#### TASK DESCRIPTION:
Look through the data that follows and copy each line with the string "down".
[Start of section]
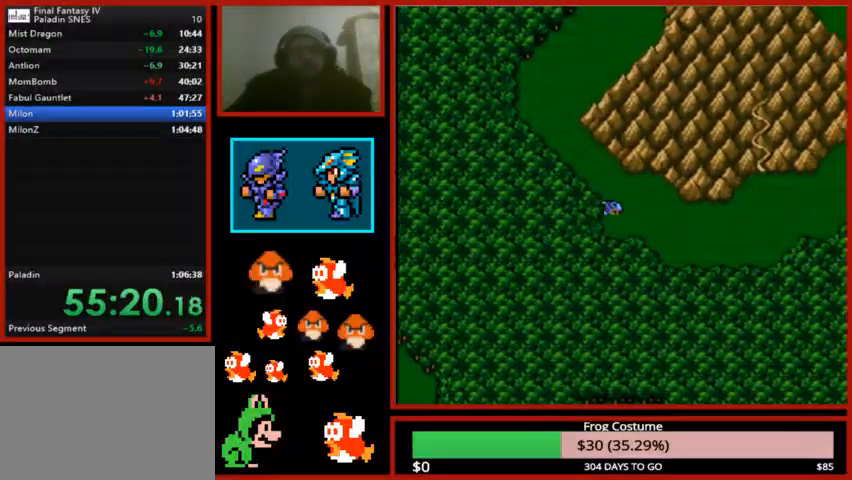
Gameplay with a controller (PlayStation layout); each line is a JSON object with the inputs held at the frame after it (dt_ms = milliseconds from this image to that frame). "events" lists button and stick changes between this image and that frame as [ms after this image, input, new state], when the widget could be followed in between.
{"dt_ms": 500, "buttons": ["DPAD_RIGHT"], "left_stick": "center", "right_stick": "center", "events": []}
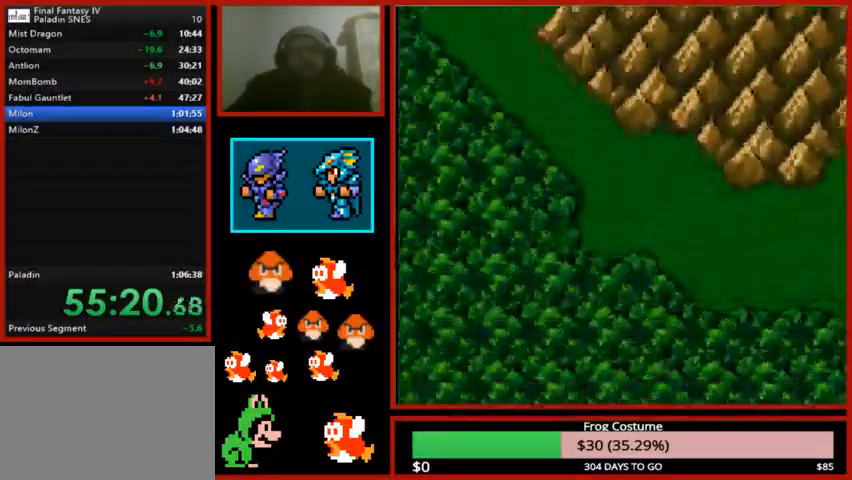
{"dt_ms": 1000, "buttons": ["L1", "R1"], "left_stick": "center", "right_stick": "center"}
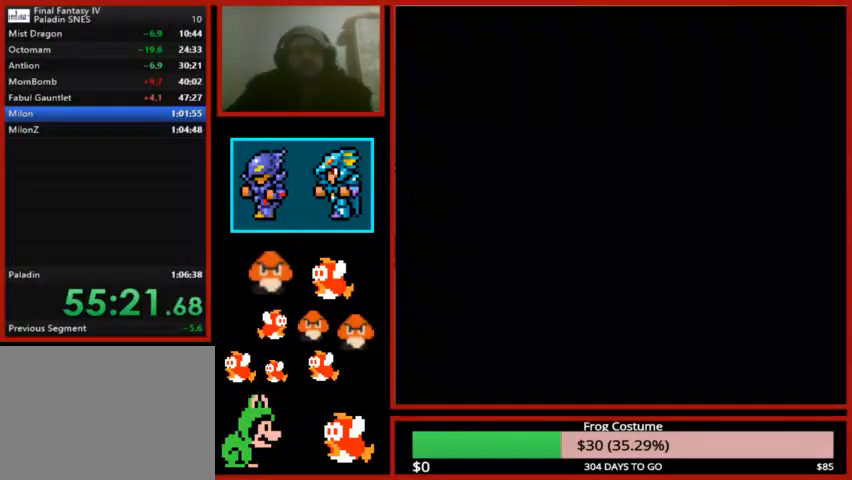
{"dt_ms": 500, "buttons": ["L1", "R1"], "left_stick": "center", "right_stick": "center", "events": []}
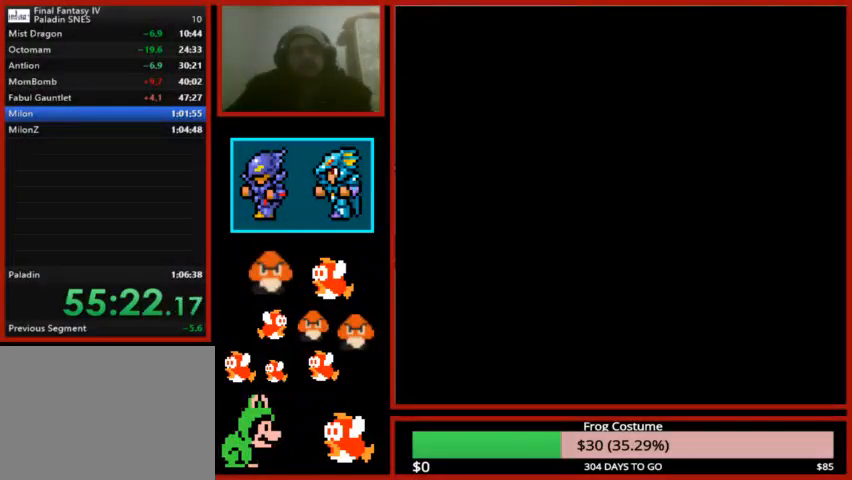
{"dt_ms": 500, "buttons": ["L1", "R1"], "left_stick": "center", "right_stick": "center", "events": []}
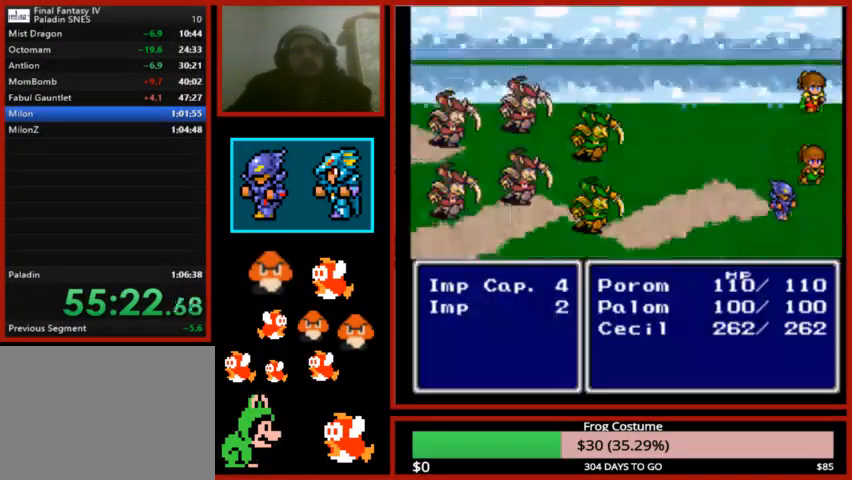
{"dt_ms": 500, "buttons": ["L1", "R1"], "left_stick": "center", "right_stick": "center", "events": []}
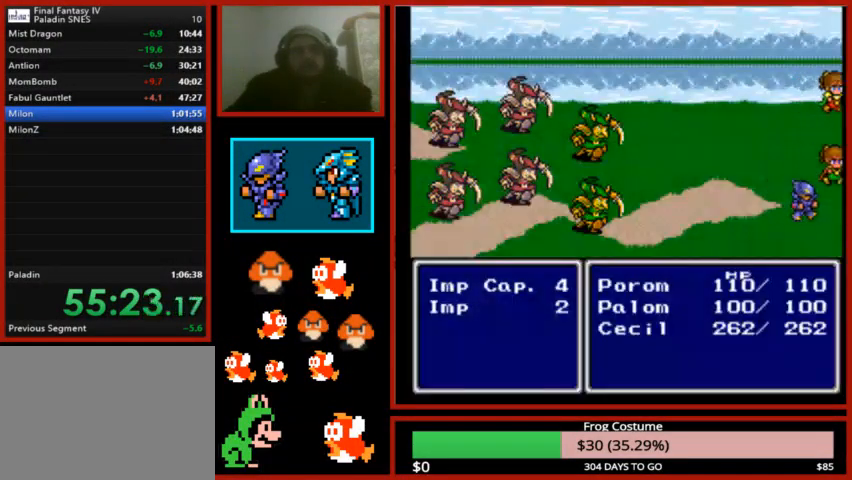
{"dt_ms": 500, "buttons": [], "left_stick": "center", "right_stick": "center", "events": [[233, "R1", "up"], [333, "L1", "up"]]}
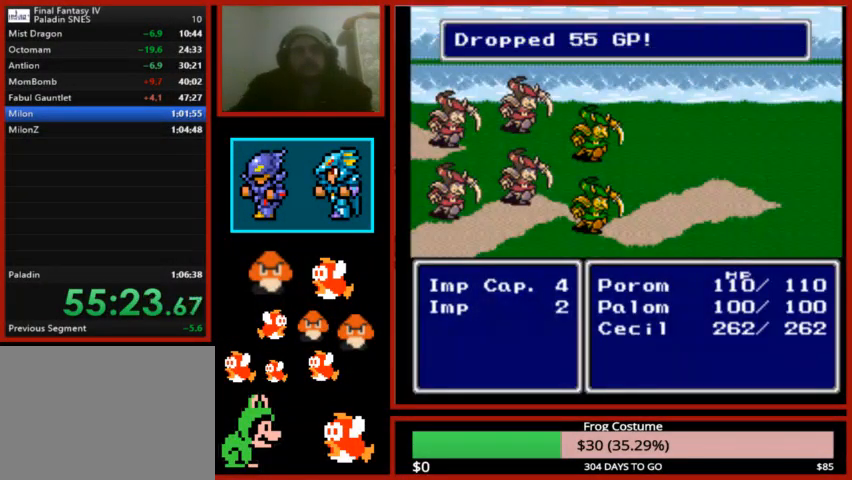
{"dt_ms": 500, "buttons": [], "left_stick": "center", "right_stick": "center", "events": []}
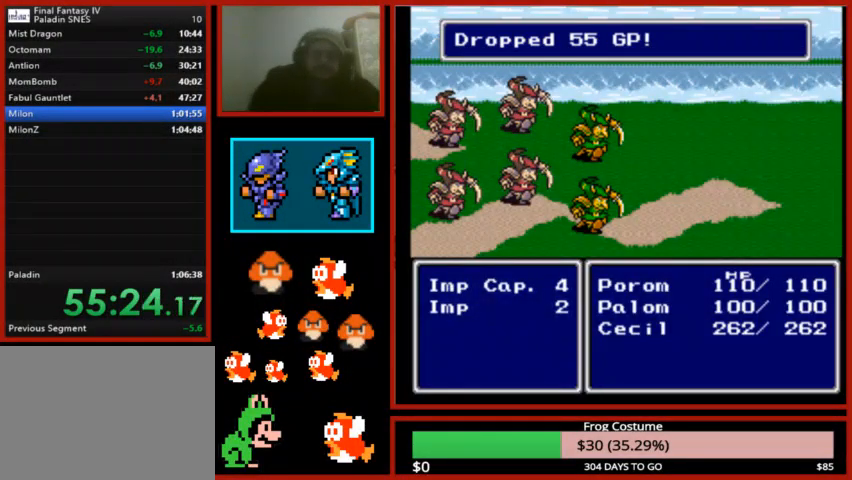
{"dt_ms": 500, "buttons": [], "left_stick": "center", "right_stick": "center", "events": []}
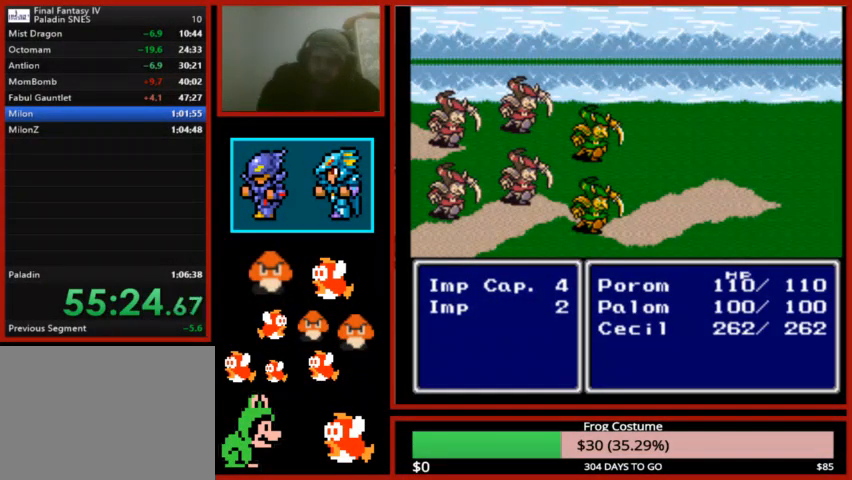
{"dt_ms": 500, "buttons": [], "left_stick": "center", "right_stick": "center", "events": []}
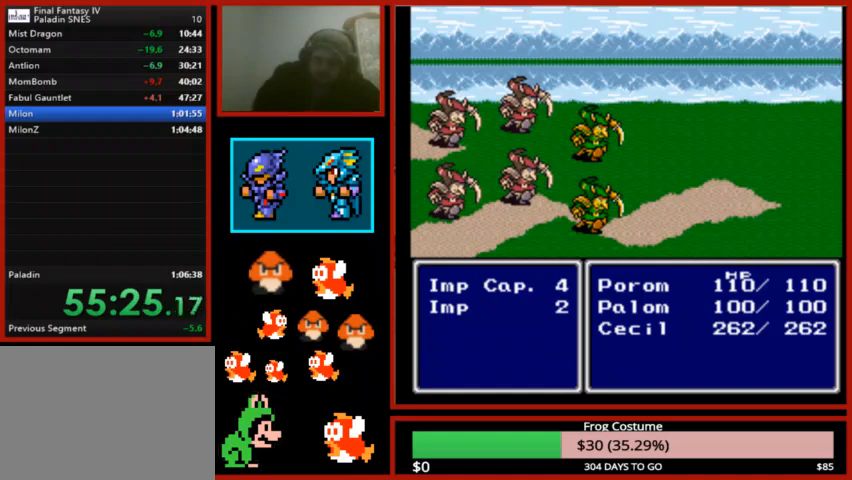
{"dt_ms": 500, "buttons": [], "left_stick": "center", "right_stick": "center", "events": []}
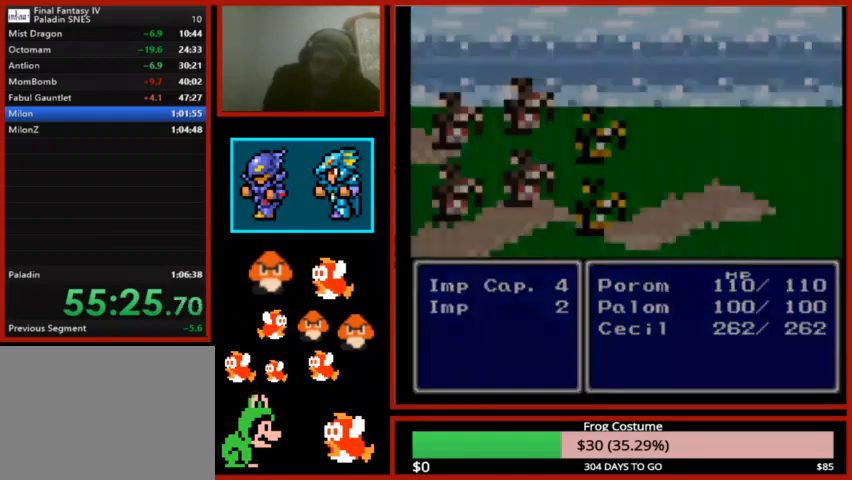
{"dt_ms": 500, "buttons": [], "left_stick": "center", "right_stick": "center", "events": []}
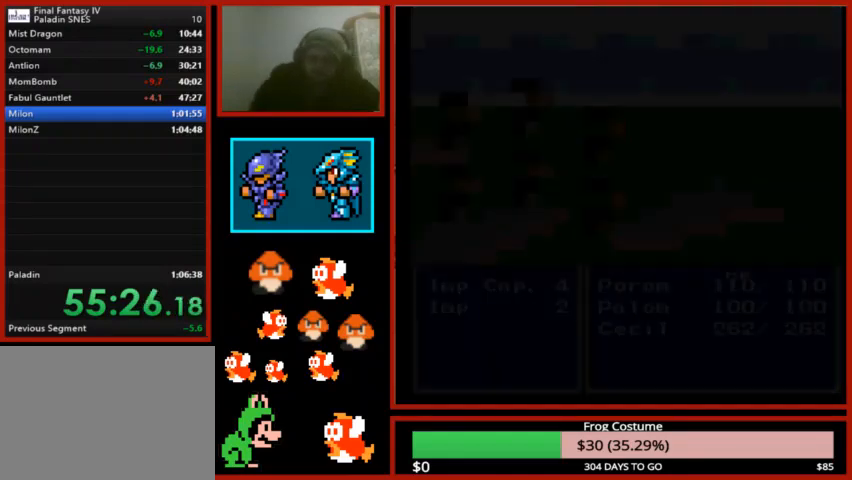
{"dt_ms": 500, "buttons": ["DPAD_RIGHT"], "left_stick": "center", "right_stick": "center", "events": [[400, "DPAD_RIGHT", "down"]]}
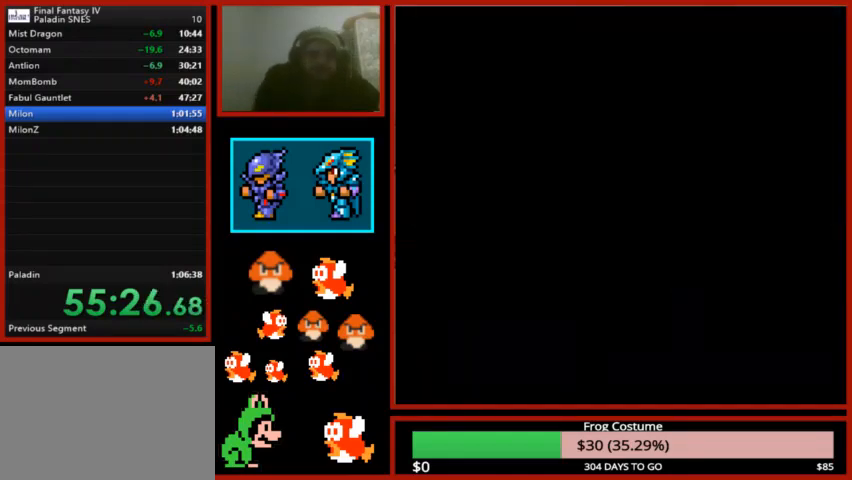
{"dt_ms": 500, "buttons": ["DPAD_RIGHT"], "left_stick": "center", "right_stick": "center", "events": []}
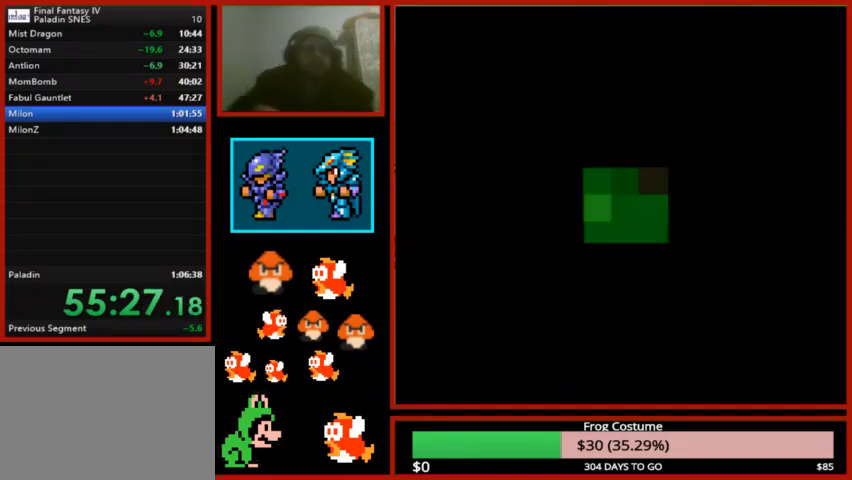
{"dt_ms": 500, "buttons": ["DPAD_RIGHT"], "left_stick": "center", "right_stick": "center", "events": []}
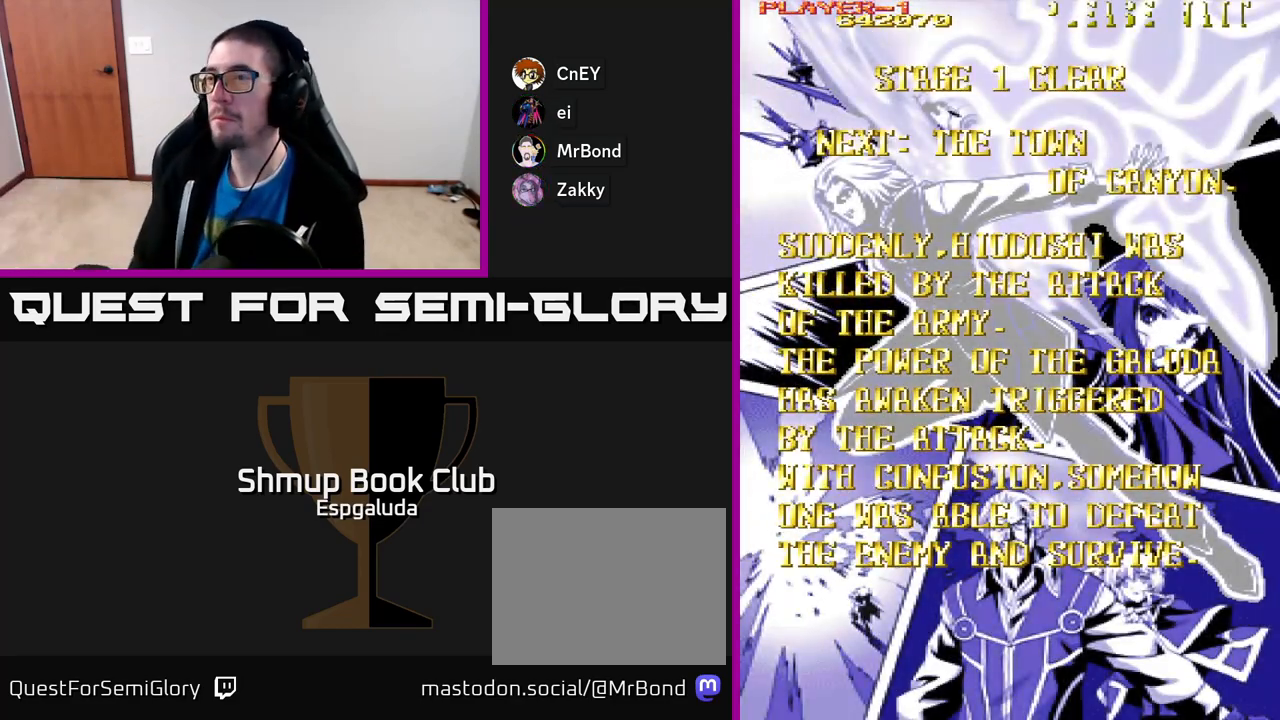
Gameplay with a controller (Xbox layout); each line is a JSON object with the inputs held at the frame after it. "events" lists button and stick changes between this image and that frame as [ms after this image, input, new state], when the widget could be followed in between. Not read: right_stick.
{"buttons": ["A"], "left_stick": "center", "events": [[83, "A", "down"]]}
[End of section]
#### RESPONSE AREA:
{"dt_ms": 500, "buttons": ["DPAD_RIGHT"], "left_stick": "center", "right_stick": "center", "events": [[400, "DPAD_RIGHT", "down"]]}
{"buttons": ["A"], "left_stick": "center", "events": [[83, "A", "down"]]}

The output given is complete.